We used the R package DiffLogo [35] to depict the differences between the predicted motifs of the models \({\mathcal {M}^{-}_{-}}\), \({\mathcal {M}_{\text {BA}}^{-}}\), \({\mathcal {M}_{-}^{\mathrm {C}}}\), and \({\mathcal {M}_{\text {BA}}^{\mathrm {C}}}\). DiffLogo is an open source software that is capable of depicting the differences between multiple motifs [35]. This is realized by visualizing all pair-wise differences in an N×N–grid with an empty diagonal. Each entry in the grid is called difference logo. The degree of difference of two motifs is calculated by the sum of all stack heights in the corresponding difference logo and is indicated by the background color from red (most dissimilar among all motif pairs) to green (most similar among all motif pairs). The individual sequence logos of the motifs are shown above the table.

A single difference logo depicts the position-specific differences between the base distributions of two sequence motifs. Differences are visualized using a stack of bases for each motif position. The height of each base stack is calculated by the Jensen-Shannon divergence, which is proportional to the degree of base distribution dissimilarity. The Jensen-Shannon divergence is zero if both base distributions are identical, increases with increasing difference of the two base distributions, and reaches a maximum of 2 bit if the two base distributions are maximally different, i.e., if two bases occur only in one of the two motifs each with a probability of 1/2 and the other two bases occur only in the other motif each with a probability of 1/2. The height of each base within a stack is given by the difference of abundance.
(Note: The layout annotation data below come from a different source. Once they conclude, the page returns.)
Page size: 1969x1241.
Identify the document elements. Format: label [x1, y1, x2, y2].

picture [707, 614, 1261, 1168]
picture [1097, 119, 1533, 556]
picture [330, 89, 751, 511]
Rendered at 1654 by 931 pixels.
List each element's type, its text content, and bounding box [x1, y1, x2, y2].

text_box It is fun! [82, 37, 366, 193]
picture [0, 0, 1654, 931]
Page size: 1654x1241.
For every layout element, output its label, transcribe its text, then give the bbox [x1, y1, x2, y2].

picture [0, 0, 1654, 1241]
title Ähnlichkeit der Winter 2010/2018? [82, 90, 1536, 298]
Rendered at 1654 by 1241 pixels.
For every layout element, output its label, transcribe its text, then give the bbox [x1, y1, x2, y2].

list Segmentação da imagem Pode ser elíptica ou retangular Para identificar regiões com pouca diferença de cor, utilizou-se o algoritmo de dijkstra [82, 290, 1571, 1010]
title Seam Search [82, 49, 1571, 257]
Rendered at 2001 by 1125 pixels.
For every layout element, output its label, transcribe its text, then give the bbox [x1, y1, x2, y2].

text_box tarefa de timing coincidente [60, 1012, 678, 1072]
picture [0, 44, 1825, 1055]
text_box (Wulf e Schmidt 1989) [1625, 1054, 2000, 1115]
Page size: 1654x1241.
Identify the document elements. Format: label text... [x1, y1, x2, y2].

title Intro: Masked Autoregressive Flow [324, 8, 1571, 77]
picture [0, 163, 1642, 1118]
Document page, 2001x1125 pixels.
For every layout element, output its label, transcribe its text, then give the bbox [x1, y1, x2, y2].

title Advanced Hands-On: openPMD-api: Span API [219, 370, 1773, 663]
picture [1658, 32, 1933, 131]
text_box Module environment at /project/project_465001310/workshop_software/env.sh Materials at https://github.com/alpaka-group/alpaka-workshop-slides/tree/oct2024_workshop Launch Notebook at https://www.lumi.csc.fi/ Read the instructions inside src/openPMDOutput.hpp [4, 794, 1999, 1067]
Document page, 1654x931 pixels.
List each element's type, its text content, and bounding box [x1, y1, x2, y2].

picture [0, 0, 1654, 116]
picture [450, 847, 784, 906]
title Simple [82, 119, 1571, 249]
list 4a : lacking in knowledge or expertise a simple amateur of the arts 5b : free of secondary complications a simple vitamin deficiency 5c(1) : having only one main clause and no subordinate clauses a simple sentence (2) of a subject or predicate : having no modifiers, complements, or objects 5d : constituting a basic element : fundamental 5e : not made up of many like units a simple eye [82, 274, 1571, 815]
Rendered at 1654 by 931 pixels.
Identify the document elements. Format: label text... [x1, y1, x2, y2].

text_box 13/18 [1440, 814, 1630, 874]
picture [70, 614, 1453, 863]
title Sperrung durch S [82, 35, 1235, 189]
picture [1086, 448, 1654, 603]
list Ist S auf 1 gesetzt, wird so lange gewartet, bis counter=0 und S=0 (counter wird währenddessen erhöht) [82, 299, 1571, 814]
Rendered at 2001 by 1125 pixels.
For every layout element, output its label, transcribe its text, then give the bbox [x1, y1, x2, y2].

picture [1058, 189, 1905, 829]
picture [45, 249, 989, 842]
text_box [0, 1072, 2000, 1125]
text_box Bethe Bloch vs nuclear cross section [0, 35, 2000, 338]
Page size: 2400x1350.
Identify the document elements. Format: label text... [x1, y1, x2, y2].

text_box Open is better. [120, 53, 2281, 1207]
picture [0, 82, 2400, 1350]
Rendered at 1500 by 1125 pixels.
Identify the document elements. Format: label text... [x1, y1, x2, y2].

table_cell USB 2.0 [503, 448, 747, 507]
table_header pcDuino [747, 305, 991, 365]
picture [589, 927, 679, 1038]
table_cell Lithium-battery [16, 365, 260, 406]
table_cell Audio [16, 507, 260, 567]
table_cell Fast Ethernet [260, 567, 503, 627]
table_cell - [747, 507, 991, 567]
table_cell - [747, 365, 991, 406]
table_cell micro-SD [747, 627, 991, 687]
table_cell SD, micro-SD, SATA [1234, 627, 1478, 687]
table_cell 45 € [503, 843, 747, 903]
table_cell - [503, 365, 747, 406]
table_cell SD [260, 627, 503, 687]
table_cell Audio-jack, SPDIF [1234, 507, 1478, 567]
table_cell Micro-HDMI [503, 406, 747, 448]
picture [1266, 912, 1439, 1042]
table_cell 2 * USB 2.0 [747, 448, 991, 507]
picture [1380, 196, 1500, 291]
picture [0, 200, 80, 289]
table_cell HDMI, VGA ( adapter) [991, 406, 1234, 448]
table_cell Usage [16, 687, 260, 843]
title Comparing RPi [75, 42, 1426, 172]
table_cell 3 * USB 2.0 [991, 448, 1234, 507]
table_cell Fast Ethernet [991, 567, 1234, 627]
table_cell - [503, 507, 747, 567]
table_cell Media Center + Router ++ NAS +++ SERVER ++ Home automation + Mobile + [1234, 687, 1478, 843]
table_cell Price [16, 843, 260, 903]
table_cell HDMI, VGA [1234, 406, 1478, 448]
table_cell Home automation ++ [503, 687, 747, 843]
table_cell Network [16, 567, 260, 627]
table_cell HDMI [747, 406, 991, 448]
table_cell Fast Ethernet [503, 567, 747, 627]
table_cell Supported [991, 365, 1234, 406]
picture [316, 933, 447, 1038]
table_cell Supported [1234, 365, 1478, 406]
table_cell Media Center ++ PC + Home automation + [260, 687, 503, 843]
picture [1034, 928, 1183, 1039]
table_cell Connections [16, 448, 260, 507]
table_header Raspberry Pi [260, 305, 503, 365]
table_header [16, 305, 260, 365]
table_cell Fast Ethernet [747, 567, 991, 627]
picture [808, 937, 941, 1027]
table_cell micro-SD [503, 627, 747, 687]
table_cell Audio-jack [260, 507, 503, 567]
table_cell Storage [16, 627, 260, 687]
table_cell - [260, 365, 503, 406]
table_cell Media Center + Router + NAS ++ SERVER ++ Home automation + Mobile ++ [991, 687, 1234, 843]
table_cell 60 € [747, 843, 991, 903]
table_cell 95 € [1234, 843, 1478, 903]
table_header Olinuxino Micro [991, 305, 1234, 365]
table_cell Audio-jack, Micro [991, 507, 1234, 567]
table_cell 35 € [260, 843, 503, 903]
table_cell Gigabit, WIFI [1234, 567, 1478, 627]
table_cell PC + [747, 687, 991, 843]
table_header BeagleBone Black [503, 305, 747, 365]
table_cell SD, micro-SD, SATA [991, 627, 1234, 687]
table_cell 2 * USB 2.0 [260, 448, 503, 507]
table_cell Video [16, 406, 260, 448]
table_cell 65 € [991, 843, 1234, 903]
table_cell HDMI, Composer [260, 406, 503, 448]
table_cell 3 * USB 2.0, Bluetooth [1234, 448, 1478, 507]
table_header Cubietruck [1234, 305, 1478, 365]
Thus, the height of a base is proportional to the degree of differential symbol abundance. Bases with a positive height indicate a gain of abundance and bases with a negative height indicate a loss of abundance. The stack height in the positive direction must be equal to the stack height in the negative direction, because the sum of base abundance gain must be equal to the sum of base abundance loss.